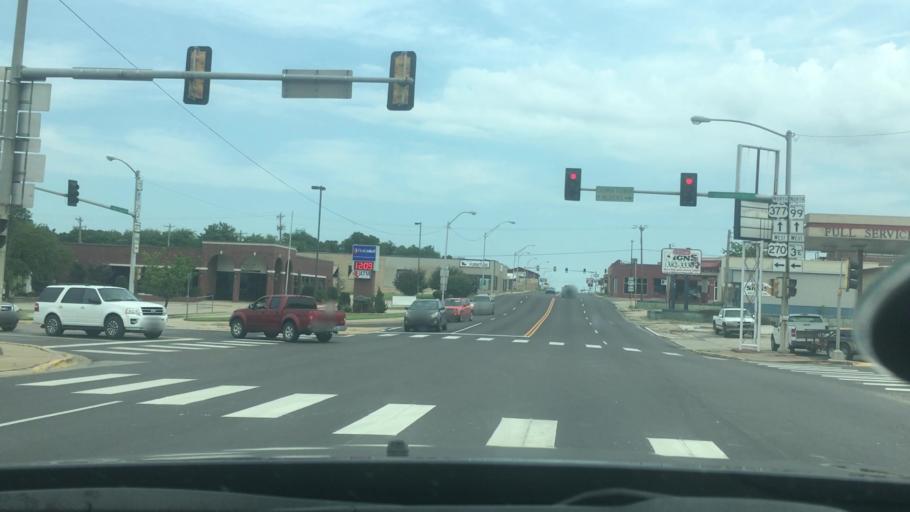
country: US
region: Oklahoma
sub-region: Seminole County
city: Seminole
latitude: 35.2242
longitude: -96.6710
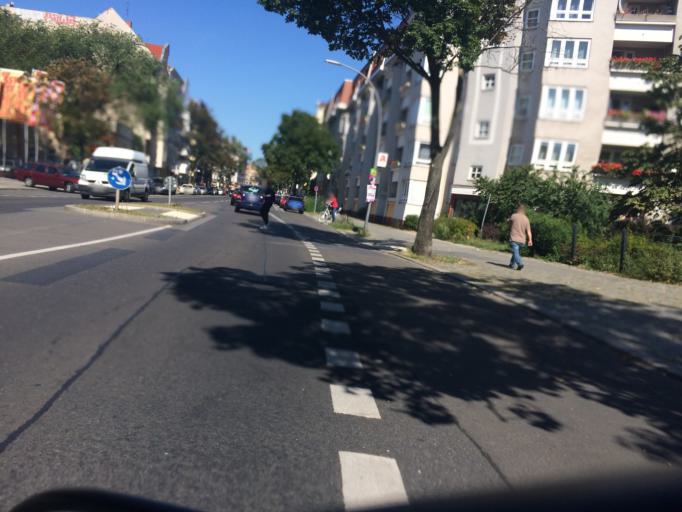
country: DE
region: Berlin
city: Gesundbrunnen
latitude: 52.5586
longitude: 13.3770
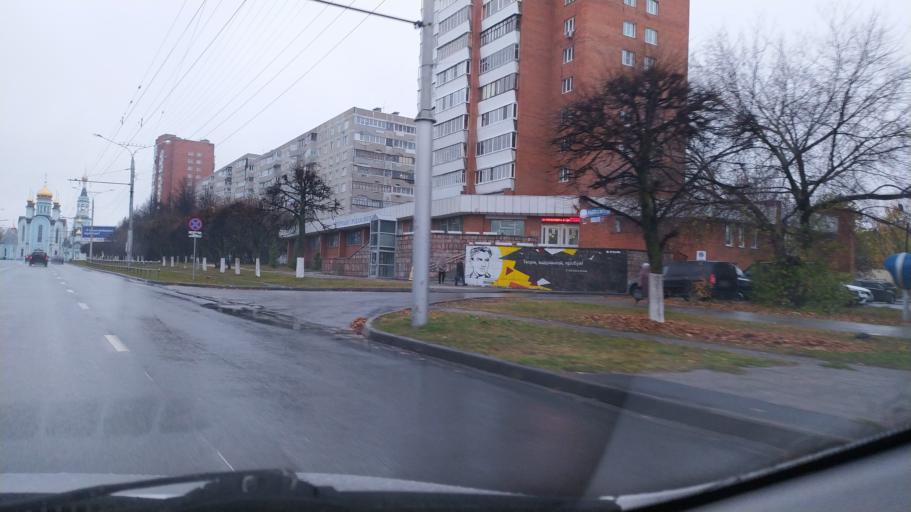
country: RU
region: Chuvashia
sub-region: Cheboksarskiy Rayon
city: Cheboksary
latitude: 56.1441
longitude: 47.1859
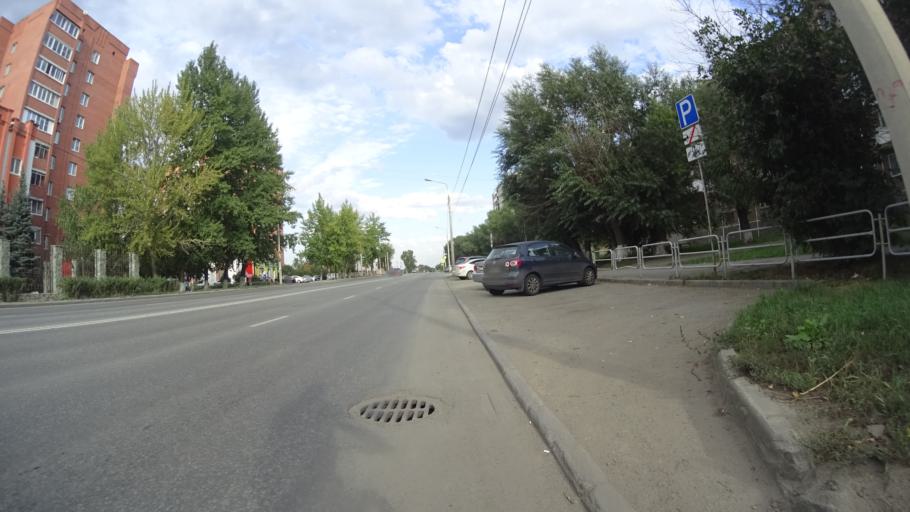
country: RU
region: Chelyabinsk
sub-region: Gorod Chelyabinsk
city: Chelyabinsk
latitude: 55.1985
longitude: 61.3359
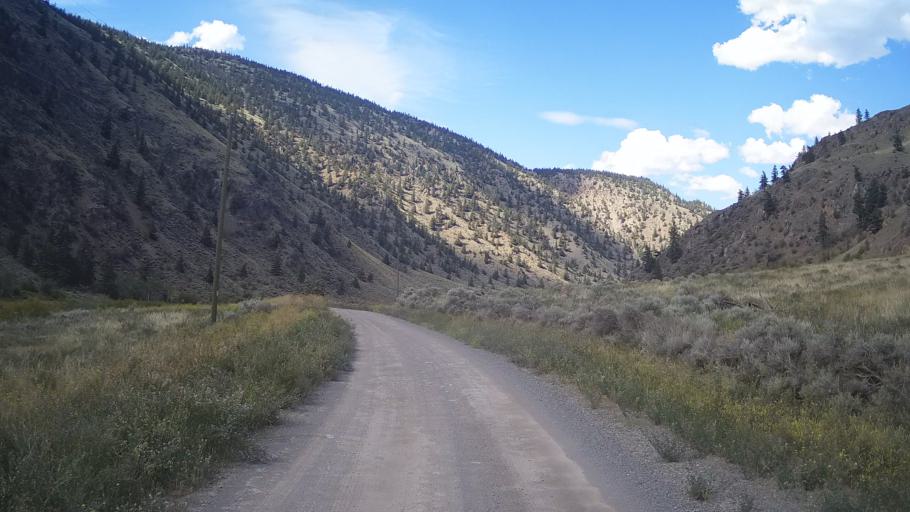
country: CA
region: British Columbia
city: Lillooet
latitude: 51.2089
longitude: -122.0969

______

Set task: Copy out every line of the items above word for word, leaving out the pictures.

Correct response:
country: US
region: Oklahoma
sub-region: Seminole County
city: Seminole
latitude: 35.2242
longitude: -96.6710
country: DE
region: Berlin
city: Gesundbrunnen
latitude: 52.5586
longitude: 13.3770
country: RU
region: Chuvashia
sub-region: Cheboksarskiy Rayon
city: Cheboksary
latitude: 56.1441
longitude: 47.1859
country: RU
region: Chelyabinsk
sub-region: Gorod Chelyabinsk
city: Chelyabinsk
latitude: 55.1985
longitude: 61.3359
country: CA
region: British Columbia
city: Lillooet
latitude: 51.2089
longitude: -122.0969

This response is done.